Work order –
The job is to output each record exactly as it stands, pictures excluded.

(Dataset)

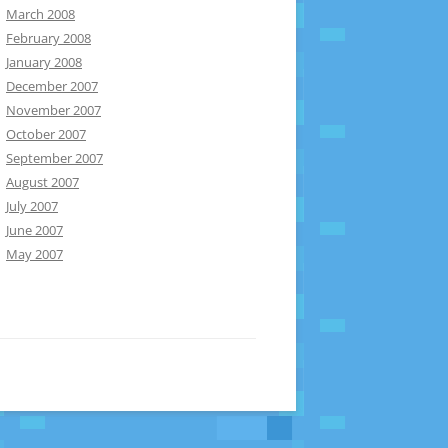
March 2008
February 2008
January 2008
December 2007
November 2007
October 2007
September 2007
August 2007
July 2007
June 2007
May 2007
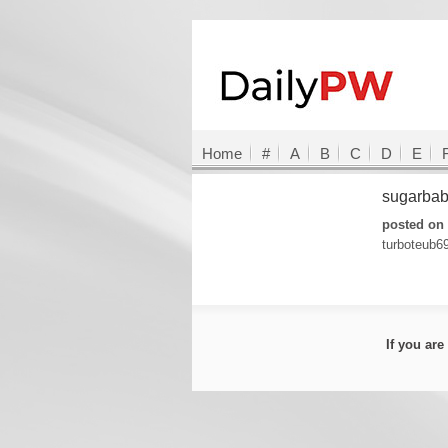
Home
#
A
B
C
D
E
sugarbab
posted on 
turboteub6
If you ar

(End Dataset)

Response area –
March 2008
February 2008
January 2008
December 2007
November 2007
October 2007
September 2007
August 2007
July 2007
June 2007
May 2007
Home
#
A
B
C
D
E
sugarbab
posted on 
turboteub6
If you ar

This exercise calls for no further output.